The Central Apennine high altitude shepherd communities retained their ancient dietary traditions unchanged until the 1960s. European mountain shepherds have a history of being free and outside of society. They were perceived to have an especially intimate relationship with nature, and often to have the ability to heal animals and men through their knowledge of plants, derived from their hunter-gatherer tradition.
An interesting aspect of their diet is how they ate meat seldom and would rather wait for a sheep to be ill or injured before eating it. Meat was reserved for funerals and festivals. Compare this to our daily consumption of meat...Most of us North Americans were brought up to believe eating meat is good for you, and from the 1950s onward meat was usually in two of the three meals per day. While vegetarianism gains popularity and evidences health benefits, I argue the majority of people still believe it is natural for us to eat meat daily because humans have a history of being hearty carnivores. Lodged in the back of our minds is a stereotype vision of the "cave man," our heavy meat eating ancestor.
Interestingly new research is revealing that Neanderthal man may have been quite different from what we have imagined. Previously Neanderthal man was perceived to have an extremely high meat (protein) diet as our stereotype idea suggests. Yet now new dietary research is being conducted by analyzing particles from dental calculus -- in other words mineralized tooth plaque.

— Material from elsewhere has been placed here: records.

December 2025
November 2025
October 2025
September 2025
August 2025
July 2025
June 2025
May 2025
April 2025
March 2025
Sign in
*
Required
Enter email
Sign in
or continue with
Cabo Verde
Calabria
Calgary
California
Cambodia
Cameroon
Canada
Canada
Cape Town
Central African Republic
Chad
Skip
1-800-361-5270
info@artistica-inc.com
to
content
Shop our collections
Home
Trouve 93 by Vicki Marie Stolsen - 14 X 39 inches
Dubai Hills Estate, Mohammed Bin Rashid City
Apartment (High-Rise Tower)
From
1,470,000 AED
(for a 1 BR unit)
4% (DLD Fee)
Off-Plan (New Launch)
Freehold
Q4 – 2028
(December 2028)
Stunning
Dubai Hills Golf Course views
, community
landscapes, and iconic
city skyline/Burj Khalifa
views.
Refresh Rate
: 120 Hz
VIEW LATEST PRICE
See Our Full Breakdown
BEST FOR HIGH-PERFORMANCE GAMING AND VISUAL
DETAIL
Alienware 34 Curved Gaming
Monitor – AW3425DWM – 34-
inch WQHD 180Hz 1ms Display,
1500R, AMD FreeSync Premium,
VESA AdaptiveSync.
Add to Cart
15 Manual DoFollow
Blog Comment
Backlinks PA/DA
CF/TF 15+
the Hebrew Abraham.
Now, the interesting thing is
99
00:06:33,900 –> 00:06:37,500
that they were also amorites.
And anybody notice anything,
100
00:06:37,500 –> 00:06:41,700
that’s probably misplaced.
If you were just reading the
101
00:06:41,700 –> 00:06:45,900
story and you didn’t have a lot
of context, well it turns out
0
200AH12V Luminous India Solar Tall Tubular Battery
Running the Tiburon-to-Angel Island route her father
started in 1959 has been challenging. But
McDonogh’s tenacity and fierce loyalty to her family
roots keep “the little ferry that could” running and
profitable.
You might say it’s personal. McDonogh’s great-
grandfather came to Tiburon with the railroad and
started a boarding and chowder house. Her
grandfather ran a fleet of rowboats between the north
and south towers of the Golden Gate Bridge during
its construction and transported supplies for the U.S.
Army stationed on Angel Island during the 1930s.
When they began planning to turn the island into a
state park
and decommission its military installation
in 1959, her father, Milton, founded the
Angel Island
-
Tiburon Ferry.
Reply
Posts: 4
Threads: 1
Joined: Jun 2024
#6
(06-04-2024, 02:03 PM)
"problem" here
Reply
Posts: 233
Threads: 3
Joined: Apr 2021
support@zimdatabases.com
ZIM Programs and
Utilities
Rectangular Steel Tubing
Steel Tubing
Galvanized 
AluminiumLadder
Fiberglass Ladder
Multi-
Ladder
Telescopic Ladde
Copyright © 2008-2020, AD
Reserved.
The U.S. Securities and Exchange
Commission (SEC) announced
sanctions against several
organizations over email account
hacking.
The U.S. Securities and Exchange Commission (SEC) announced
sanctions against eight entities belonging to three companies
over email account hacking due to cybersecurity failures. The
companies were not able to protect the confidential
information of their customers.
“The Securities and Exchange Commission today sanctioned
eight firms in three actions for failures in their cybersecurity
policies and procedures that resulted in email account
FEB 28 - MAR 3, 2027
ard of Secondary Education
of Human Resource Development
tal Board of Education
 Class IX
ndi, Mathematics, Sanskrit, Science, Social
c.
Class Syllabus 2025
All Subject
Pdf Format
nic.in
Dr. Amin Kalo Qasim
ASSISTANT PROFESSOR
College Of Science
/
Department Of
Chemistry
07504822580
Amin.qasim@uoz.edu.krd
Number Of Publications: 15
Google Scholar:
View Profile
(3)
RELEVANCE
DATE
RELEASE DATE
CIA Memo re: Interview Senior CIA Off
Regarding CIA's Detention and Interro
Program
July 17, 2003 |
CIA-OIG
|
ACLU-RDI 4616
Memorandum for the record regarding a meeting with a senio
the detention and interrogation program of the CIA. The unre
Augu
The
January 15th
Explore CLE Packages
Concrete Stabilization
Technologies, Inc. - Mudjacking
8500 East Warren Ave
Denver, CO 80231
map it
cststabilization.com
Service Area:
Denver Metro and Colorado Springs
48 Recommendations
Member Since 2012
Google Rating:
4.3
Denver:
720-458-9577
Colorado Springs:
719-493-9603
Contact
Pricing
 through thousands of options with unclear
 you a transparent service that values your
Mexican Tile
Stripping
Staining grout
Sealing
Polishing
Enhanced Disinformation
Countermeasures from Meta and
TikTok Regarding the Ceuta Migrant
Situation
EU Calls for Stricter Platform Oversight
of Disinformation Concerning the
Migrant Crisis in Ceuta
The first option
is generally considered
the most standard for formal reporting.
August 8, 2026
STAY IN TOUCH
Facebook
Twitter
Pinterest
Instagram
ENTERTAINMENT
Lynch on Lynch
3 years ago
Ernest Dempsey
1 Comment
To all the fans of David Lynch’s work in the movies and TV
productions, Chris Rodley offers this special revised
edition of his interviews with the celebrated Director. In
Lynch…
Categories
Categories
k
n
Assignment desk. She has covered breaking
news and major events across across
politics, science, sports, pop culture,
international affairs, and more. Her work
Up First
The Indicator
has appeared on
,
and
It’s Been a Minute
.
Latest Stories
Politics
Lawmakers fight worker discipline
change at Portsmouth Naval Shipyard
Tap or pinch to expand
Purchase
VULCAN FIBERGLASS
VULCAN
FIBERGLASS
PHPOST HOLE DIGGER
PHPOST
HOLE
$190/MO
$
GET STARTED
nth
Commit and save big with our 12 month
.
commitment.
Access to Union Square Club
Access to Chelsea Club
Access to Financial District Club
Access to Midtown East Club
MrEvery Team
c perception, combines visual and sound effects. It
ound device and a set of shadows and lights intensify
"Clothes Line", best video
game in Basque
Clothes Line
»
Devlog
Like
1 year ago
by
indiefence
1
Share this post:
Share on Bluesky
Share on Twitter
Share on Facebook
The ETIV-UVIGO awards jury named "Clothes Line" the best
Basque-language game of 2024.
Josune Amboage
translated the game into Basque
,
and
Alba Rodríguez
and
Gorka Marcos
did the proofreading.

In July, in Elsevier Quaternary Science Review, Buck and Stringer report that Neanderthals gave considerable importance to vegetable foods and may have eaten some plants for health purposes. This new dental calculus analysis is presenting evidence of the importance of vegetable foods, and evidence of the regular consumption of cooked plants, and heat-cracked grains. Many calculus studies of Neanderthals demonstrate low levels of meat consumption. This suggests sophistication in diet beyond anything we have considered.
Mountains cultures evidence a different way of eating because their altitudinal variations and gradients have made them unsuitable for industrialized farming and mass production of foods. They by-passed the mistakes we made. As our population grows and the Western ecological footprint of each individual gets heavier, we need to learn from these mountain people and get back in touch with our ancient dietary traditions.
Eating the mountain way would mean we eat meat, but only top-quality, from small-scale local producers with animal welfare at heart. Yes, it costs more so we eat a lot less. We return to minimal meat consumption, just as history and mountains demonstrate humans have done in their most natural state for many thousands of years.